Нетерпеливо щелкнув пальцами, провинкара как будто стряхнула с себя усталость и спросила:
– Ну а вы? Последнее, что я слышала о вас, – это что вы служили адъютантом у провинкара Гуариды.
– Это было… несколько лет назад, ваша милость.
– А что привело вас к нам? – она оглядела его. И нахмурила брови. – И где ваш меч?
– А, это… – его рука машинально коснулась левого бока, где не было ни пояса, ни меча. – Я лишился его… Когда марч ди Джиронал повел войска рея Орико на север во время зимней кампании… три?., да, три года назад… он назначил меня комендантом крепости Готоргет. Потом те злоключения с ди Джироналом… войска Рокнара взяли крепость в осаду. Мы держались девять месяцев. Впрочем, вы знаете. Клянусь, в Готоргете не осталось ни одной живой крысы – к тому моменту, когда мы получили известие о том, что ди Джиронал подписал договор, и нам было приказано сложить оружие и сдать крепость нашим врагам, мы съели всех, – Кэсерил выдавил улыбку. Левой рукой судорожно сжал край плаща. – Единственным утешением могло служить лишь то, что наша крепость обошлась рокнарскому принцу в триста тысяч золотых реалов дополнительных расходов, согласно договору, плюс значительно большая сумма, потраченная при девятимесячной осаде. – «Слабое утешение для потерянных нами душ». – Рокнарский генерал потребовал меч моего отца – как он сказал, чтобы меч напоминал ему обо мне.
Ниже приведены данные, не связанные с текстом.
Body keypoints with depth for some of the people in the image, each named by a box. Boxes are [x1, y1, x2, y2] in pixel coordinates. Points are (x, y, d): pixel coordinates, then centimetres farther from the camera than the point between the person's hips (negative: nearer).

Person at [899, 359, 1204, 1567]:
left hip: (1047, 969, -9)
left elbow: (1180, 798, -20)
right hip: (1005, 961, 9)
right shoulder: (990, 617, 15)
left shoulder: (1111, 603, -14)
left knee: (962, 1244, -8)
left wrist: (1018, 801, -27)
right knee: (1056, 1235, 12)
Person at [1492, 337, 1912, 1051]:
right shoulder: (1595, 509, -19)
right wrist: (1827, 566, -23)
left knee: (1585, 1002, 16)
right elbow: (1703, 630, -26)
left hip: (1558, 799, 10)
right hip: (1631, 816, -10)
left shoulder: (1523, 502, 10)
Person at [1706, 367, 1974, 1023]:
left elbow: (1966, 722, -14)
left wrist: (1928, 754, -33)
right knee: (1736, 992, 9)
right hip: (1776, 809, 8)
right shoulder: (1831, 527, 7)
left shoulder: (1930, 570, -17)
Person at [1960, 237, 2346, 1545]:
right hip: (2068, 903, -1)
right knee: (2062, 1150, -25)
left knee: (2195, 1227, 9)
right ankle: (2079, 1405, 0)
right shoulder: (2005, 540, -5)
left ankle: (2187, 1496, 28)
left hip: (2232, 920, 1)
Тогда я видел свой клинок в последний раз. Потом… – голос Кэсерила, окрепший было за время рассказа, вновь сорвался. Он прокашлялся и продолжил: – Произошла какая-то ошибка, путаница. Когда доставили деньги – выкуп за пленных – и список подлежащих освобождению, моего имени в нем не оказалось. Рокнарский интендант клялся, что ошибки быть не может, поскольку количество освобождаемых строго соответствовало присланной сумме, но… ошибка все же где-то была. Все мои офицеры оказались на свободе… меня же вместе с остальными пленными отправили в Виспинг, на продажу в рабство корсарам, на галеры.
У провинкары перехватило дыхание. Управляющий, который во время рассказа все больше наклонялся вперед, в сторону Кэсерила, выпалил:
– Но вы, конечно же, протестовали!
– О пятеро богов! Конечно. Я протестовал всю дорогу до Виспинга, протестовал, когда меня тащили по сходням на корабль и когда приковывали к веслу. Я протестовал, пока мы не вышли в море, а потом… я научился не протестовать, – он снова улыбнулся. Улыбка была скорее гримасой, клоунской маской, скрывающей боль. По счастью, никто не увидел в его слабости недостойного поведения. – Я плавал то на одном корабле, то на другом в течение… долгого времени, – как он высчитал позже, восемнадцать месяцев и восемь дней. В то время дни сливались для него в одно непрерывное мучение. – А потом мне несказанно повезло: мой корсар зашел в воды Ибры, а волонтеры на ибранских судах гребли значительно быстрее, чем мы, так что нас вскоре догнали.
Двоих гребцов свирепые рокнары обезглавили за то, что те случайно – или намеренно? – выпустили из рук весла. Один из них сидел рядом с Кэсерилом – был его соседом по веслу в течение долгих месяцев, – и кровь его брызнула в лицо Кэсерилу. Не следовало вспоминать об этом – Кэсерил вновь ощутил на губах ее вкус. После того как корабль был захвачен, ибранцы тащили за ним по воде привязанных полуживых рокнаров, пока тех не пожрали огромные морские рыбы. Многие освобожденные рабы добровольно вызвались помогать грести. Кэсерил не мог. Недавняя порка – почти свежевание – и несколько часов за бортом в соленой воде сделали его совершенно беспомощным. Поэтому он просто сидел на палубе, содрогаясь от боли, и всхлипывал.
– Добрые ибранцы высадили меня на берег в Загосуре, где я пролежал больным несколько месяцев – знаете, как это бывает, когда внезапно исчезает напряжение, в котором человек прожил долгое время, – он улыбнулся извиняющейся улыбкой. Его колотила лихорадка, пока не поджила спина. Потом началась дизентерия, потом – малярия. И в течение всего этого времени из глаз его почти безостановочно катились слезы. Он плакал, когда служитель храма приносил ему обед. Когда солнце вставало. Когда оно садилось. Когда под ногами прошмыгивала кошка. В любое время, без всякого повода.
– Меня принял Приют храма Милосердия Матери. Когда я почувствовал себя лучше, – когда он перестал плакать и служители решили, что он не сумасшедший, просто душа его не выдержала жестоких испытаний, – мне дали немного денег, и я отправился сюда. Я был в пути три недели.